Una mujer está sentada en frente de su quiosco lleno de pescado fresco en el mercado, a la orilla del río Atrato. A pesar de su tapabocas, su cara revela desolación y expectativa, emociones muy comunes en estos momentos para los que luchan contra la pandemia del COVID-19 en Quibdó, la capital del Chocó, una región que acoge a muchos afrocolombianos e indígenas.

El fotoperiodista Jeison Riascos tomó esta imagen mientras documentaba el brote en su ciudad natal, en el occidente del país. Es periodista independiente de El Espectador, uno de los principales medios del país, y su trabajo ha aparecido en el New York Times, AFP y muchos medios locales. También es uno de los creadores de Talento Chocoano, una página web que cuenta las historias más destacadas de la región del Chocó.

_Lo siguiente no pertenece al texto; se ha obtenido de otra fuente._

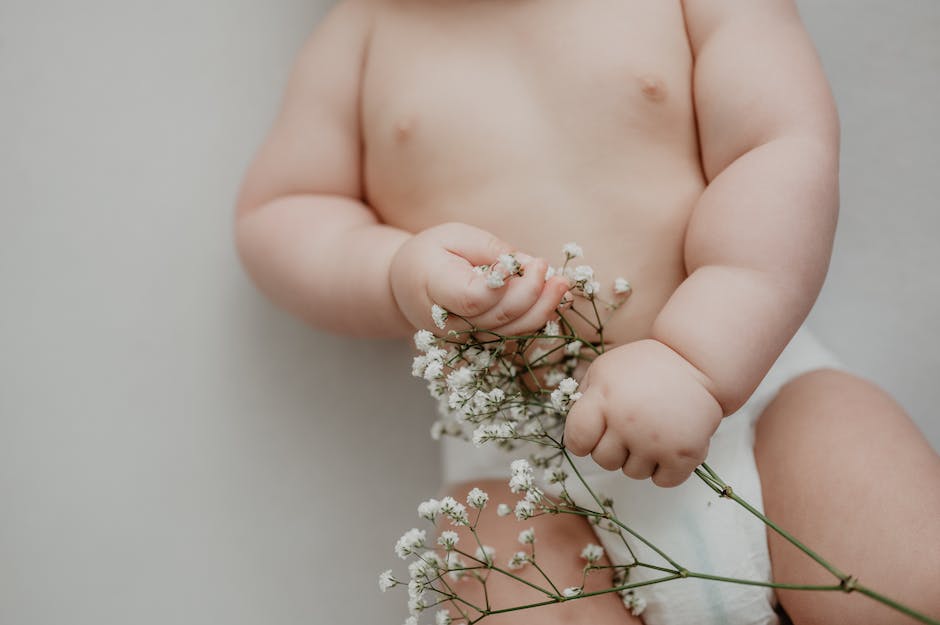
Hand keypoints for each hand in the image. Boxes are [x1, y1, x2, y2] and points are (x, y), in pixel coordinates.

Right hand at [389, 222, 569, 335]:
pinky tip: (552, 299)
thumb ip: (490, 249)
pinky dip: (536, 320)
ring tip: (562, 284)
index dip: (508, 286)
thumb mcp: (454, 236)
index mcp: (434, 289)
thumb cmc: (432, 254)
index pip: (475, 298)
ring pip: (509, 333)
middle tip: (552, 270)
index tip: (533, 262)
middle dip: (533, 295)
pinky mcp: (478, 344)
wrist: (406, 288)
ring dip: (542, 310)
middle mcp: (448, 322)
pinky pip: (511, 338)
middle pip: (498, 318)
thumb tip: (528, 265)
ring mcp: (463, 339)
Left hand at [563, 339, 722, 486]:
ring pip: (633, 473)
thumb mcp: (605, 369)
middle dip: (612, 448)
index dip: (581, 441)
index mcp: (604, 399)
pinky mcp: (684, 454)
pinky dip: (665, 469)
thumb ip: (584, 397)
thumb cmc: (645, 366)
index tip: (592, 435)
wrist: (697, 361)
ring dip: (640, 458)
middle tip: (629, 428)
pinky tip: (667, 446)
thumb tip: (573, 429)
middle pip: (604, 460)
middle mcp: (627, 422)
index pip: (576, 440)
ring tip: (652, 431)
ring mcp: (656, 441)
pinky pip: (662, 481)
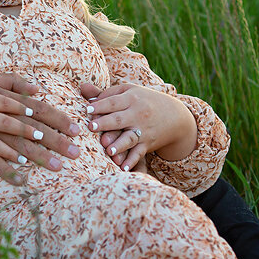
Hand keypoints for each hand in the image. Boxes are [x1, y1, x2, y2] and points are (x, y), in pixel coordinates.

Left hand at [80, 81, 196, 169]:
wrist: (174, 116)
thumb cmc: (143, 101)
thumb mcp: (128, 92)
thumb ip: (106, 93)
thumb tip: (83, 88)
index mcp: (131, 98)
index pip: (113, 102)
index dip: (100, 105)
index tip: (87, 109)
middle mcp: (138, 114)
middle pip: (119, 119)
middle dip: (105, 123)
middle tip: (91, 127)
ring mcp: (143, 130)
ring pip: (130, 138)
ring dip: (119, 144)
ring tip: (108, 150)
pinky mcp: (147, 144)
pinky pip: (139, 153)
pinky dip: (132, 161)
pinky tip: (124, 169)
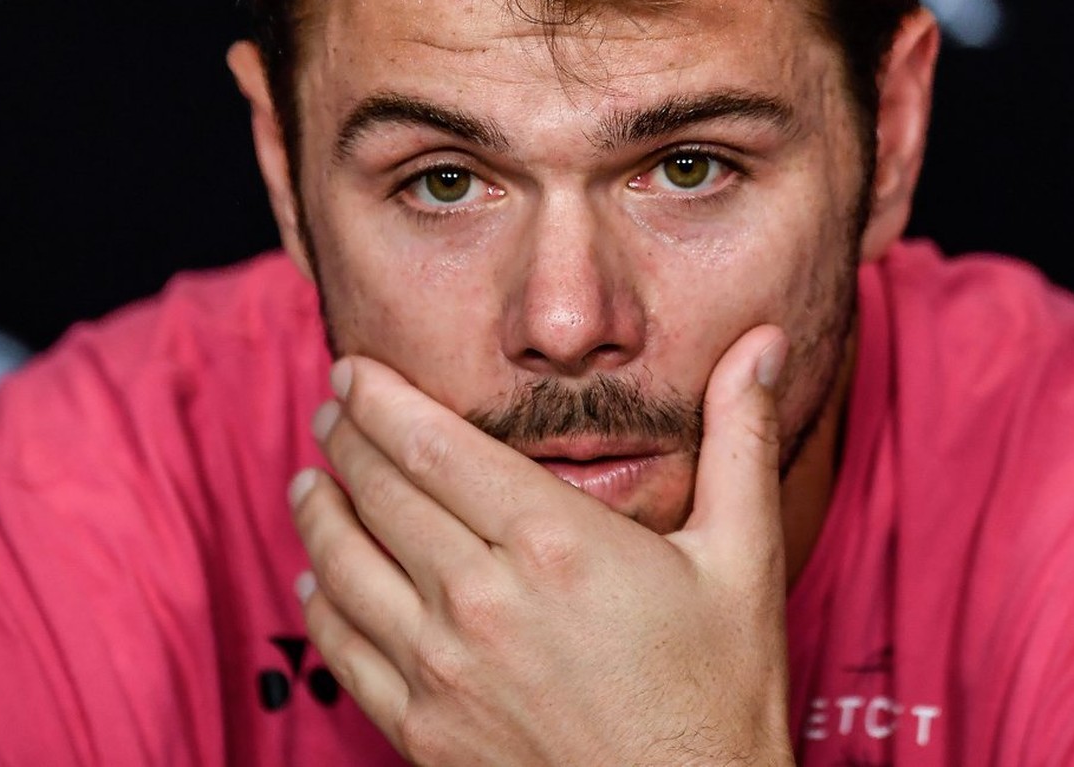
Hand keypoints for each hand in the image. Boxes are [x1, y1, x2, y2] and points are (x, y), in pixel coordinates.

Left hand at [290, 326, 795, 766]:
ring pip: (345, 567)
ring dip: (318, 513)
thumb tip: (764, 344)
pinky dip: (319, 605)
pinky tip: (314, 581)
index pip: (433, 445)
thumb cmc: (722, 697)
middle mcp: (482, 599)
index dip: (380, 398)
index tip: (354, 370)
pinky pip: (345, 651)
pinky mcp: (425, 732)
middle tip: (329, 407)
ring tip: (308, 480)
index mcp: (554, 542)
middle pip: (382, 493)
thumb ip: (742, 440)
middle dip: (346, 439)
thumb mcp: (745, 558)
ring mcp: (444, 671)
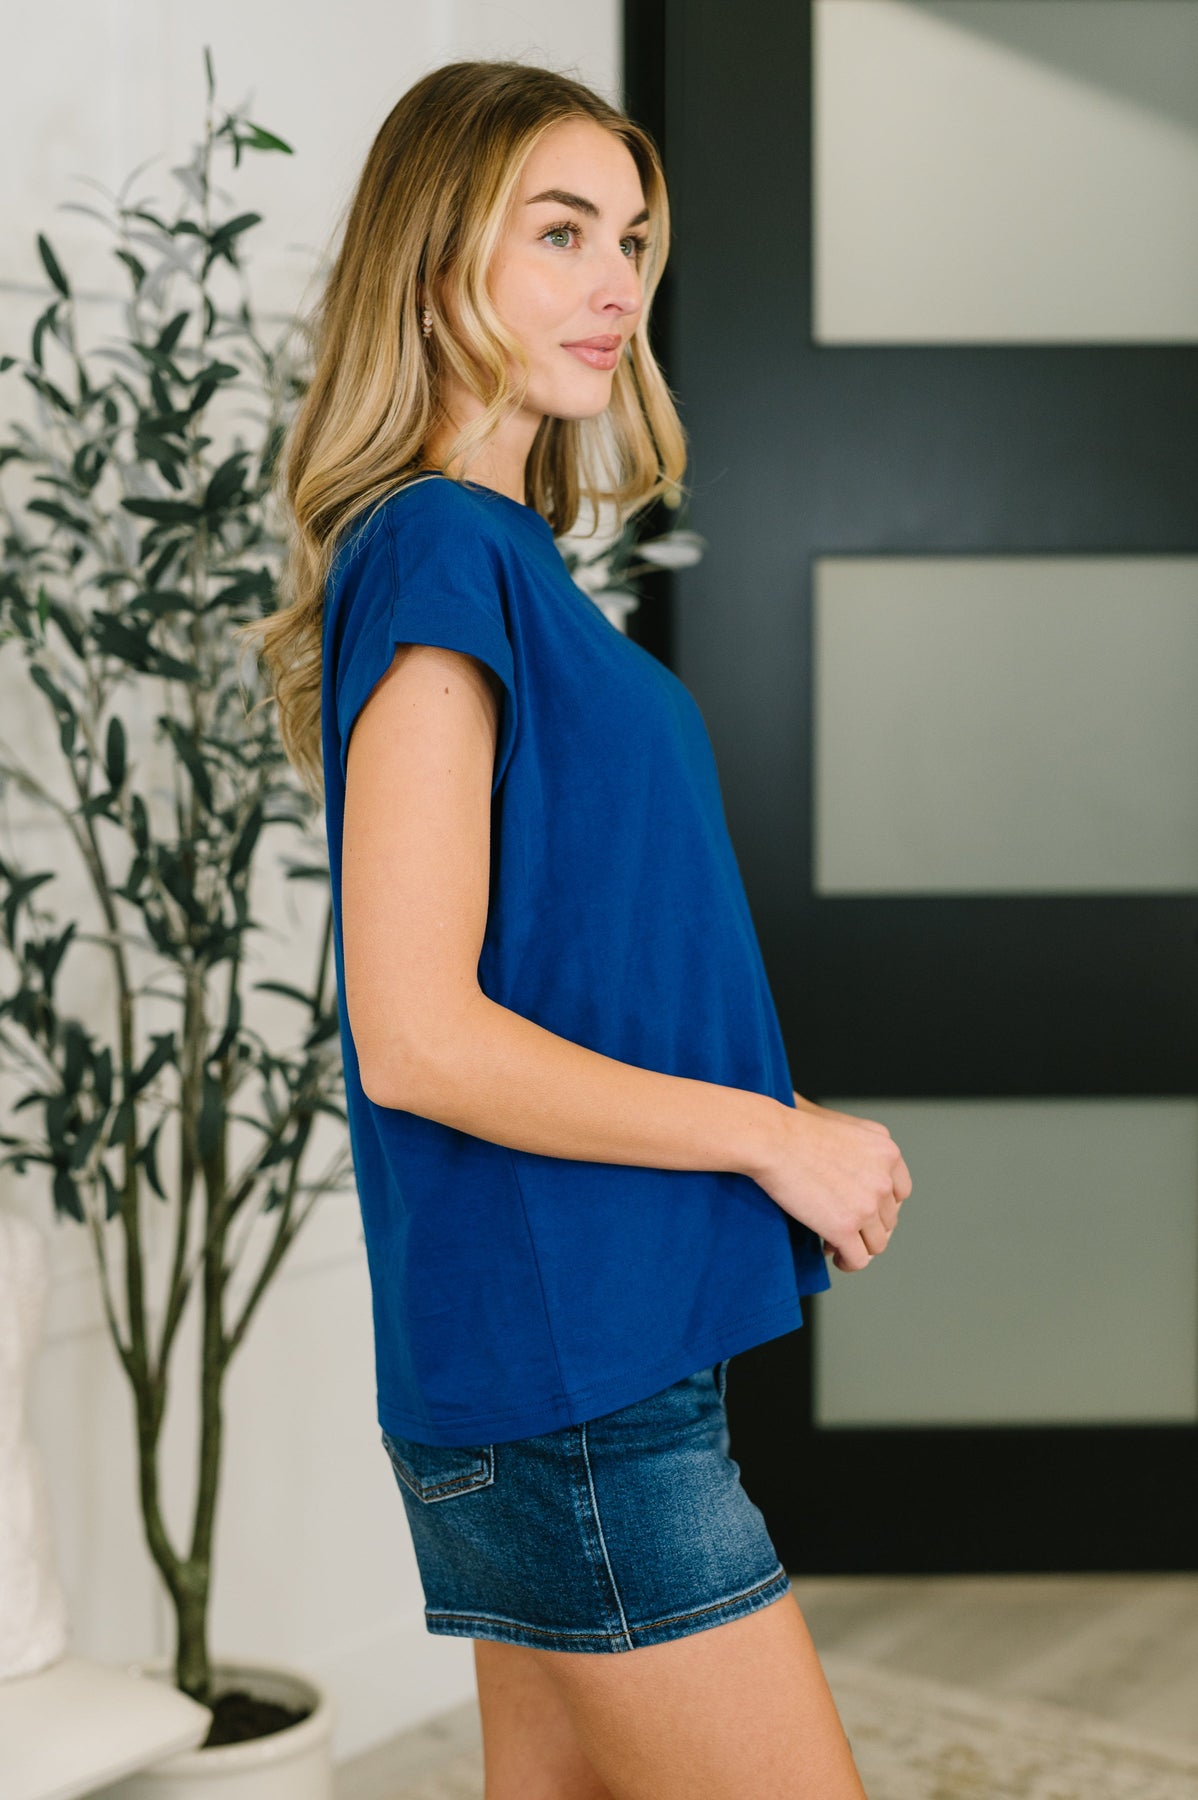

Riascos es conocido como "Murcy", diminutivo de murciélago en español. Aunque no ha estado en contacto con murciélagos recientemente, sí ha estado muy cerca del COVID-19. Con más de un millón de infectados hasta este momento (según cifras del 9 de junio), Latinoamérica está emergiendo como el nuevo epicentro global del nuevo brote de coronavirus y, en Colombia, más de 1350 personas han muerto y más de 42.000 se han infectado de acuerdo al Instituto Nacional de Salud, INS (según cifras reportadas hasta el 9 de junio de 2020).